Wednesday, October 14, 2009

Update: Tuna & Ocean Conservation

The Christian Science Monitor has a good article updating the continuing crisis that surrounds the demise of large ocean faring fish like Blue Fin Tuna and what is being done about it by individual nation states and multilateral organizations.

I've already written fairly extensively on the decline of the Blue Fin tuna, the state of global fisheries, and even regional situations such as the Pacific Salmon along the coast of British Columbia, Canada.

To review, the bad news is that despite attempts to limit harvesting to preserve tuna and other species through regional fishery management systems, global fisheries on a whole are in severe crisis. The obvious culprits are global fishing fleets that scavenge the world's oceans using modern vessels, satellite tracking, and sophisticated fishing gear to maximize their haul and profits. The United Nations' Food and Agriculture Organization (FAO) has estimated that, "Some 80 percent of commercial fish species are either fully exploited, overexploited, or collapsed." No less than nine of the world's 23 tuna species worldwide are “fully fished” and without immediate action all will face collective extinction in the years to come.

Furthermore, rampant exploitation motivated by commercial interests are again threatening the global commons and the viability of life in the open oceans.

Globally, $9 billion is lost to so-called pirate fishing, according to a study last year by the University of British Columbia and Marine Resource Assessment Group. In the Pacific alone, [illegal, unreported, and unregulated] (IUU) fishing takes 36 percent of the total catch, compared with a 19 percent global average.

These pirate fleets who plunder the global commons are a "huge problem in tuna fisheries across the western Pacific, particularly in “doughnut holes,” international waters between [exclusive economic zones] boundaries. In these waters, reflagged ships often use fish aggregating devices (FADs) that attract juvenile yellowfin tuna."

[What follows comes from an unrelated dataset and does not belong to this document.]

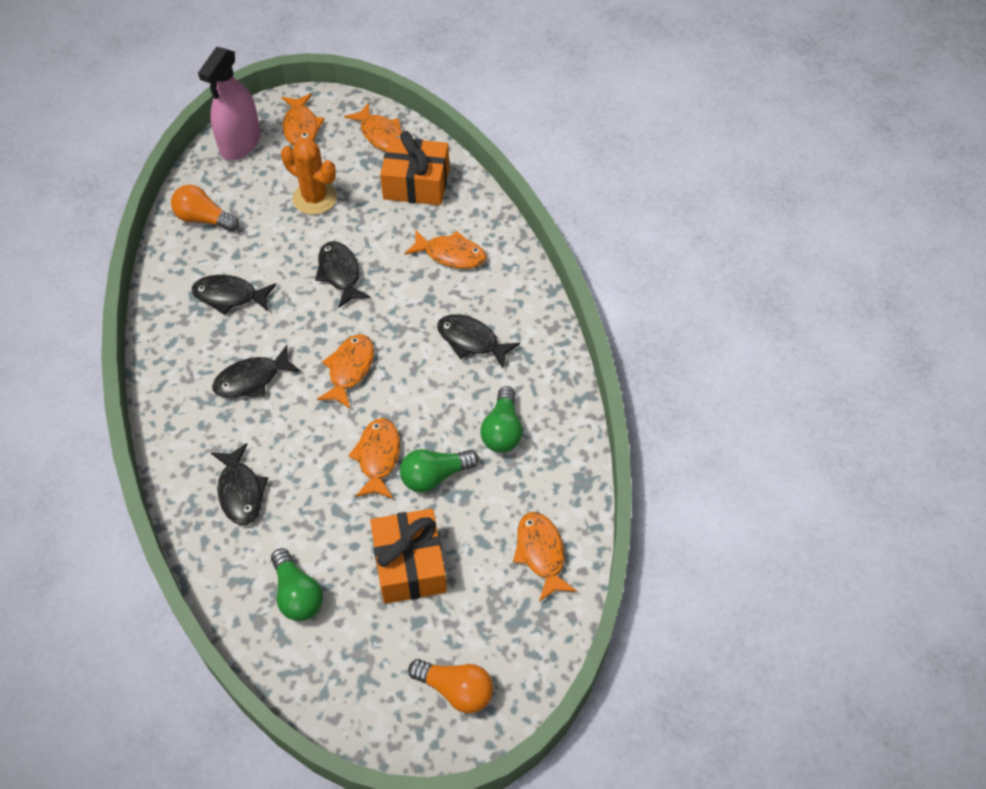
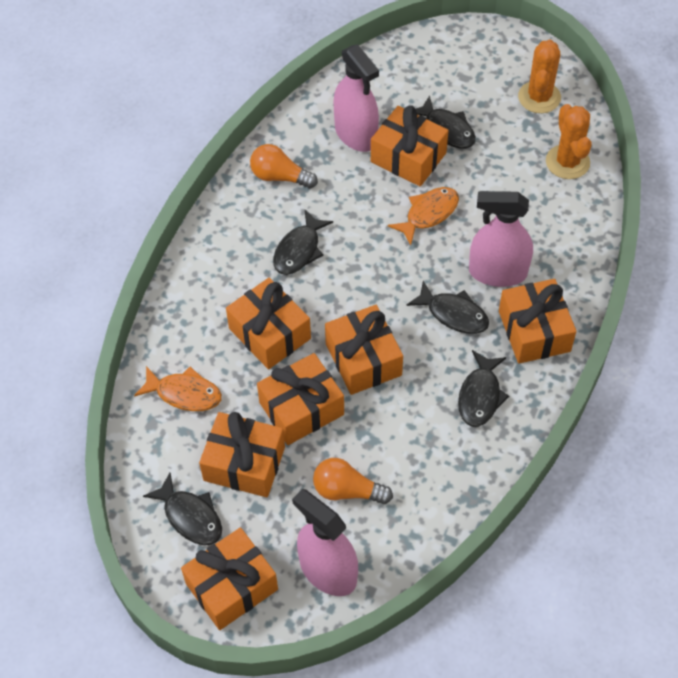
green light bulb: [271,548,323,621] [400,449,479,493] [480,386,523,453] = 3 -> none = 0
orange cactus: [281,138,337,215] = 1 -> [518,39,561,113] [546,104,591,179] = 2
orange fish: [282,93,325,146] [317,334,374,409] [344,102,402,151] [348,418,400,499] [404,229,486,269] [513,512,577,602] = 6 -> [134,366,222,411] [388,187,459,245] = 2
orange gift: [370,508,447,604] [380,131,449,205] = 2 -> [181,527,278,630] [199,412,285,497] [226,278,311,369] [257,353,344,445] [325,305,403,395] [371,105,449,186] [499,279,577,364] = 7
pink spray bottle: [198,47,260,160] = 1 -> [292,489,358,596] [334,44,379,152] [469,191,533,287] = 3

On the other side, there are international and regional compacts that may come to fruition next year that will give some reprieve to the tuna and other threatened species. For example,

The Obama administration... last month unveiled the outline of a comprehensive “ecosystem-based” plan to restore health to US ocean waters, including coastal fisheries. Among several measures, US fisheries would be pushed toward science-based instead of politically based catch limits. If the plan works, the United States could become a global model: It controls more ocean in its 200-mile exclusive economic zones (EEZ) than any other nation.

To improve the situation the following steps will have to be minimally implemented. They include:

  • Restricting gear that is too good at catching fish. Nets with larger holes let younger fish escape, for example.
  • Closing hard-hit and breeding areas to fishing to let them recover.
  • Drastically reducing the number of fishing vessels chasing the fish.
  • Reducing the total allowable catch.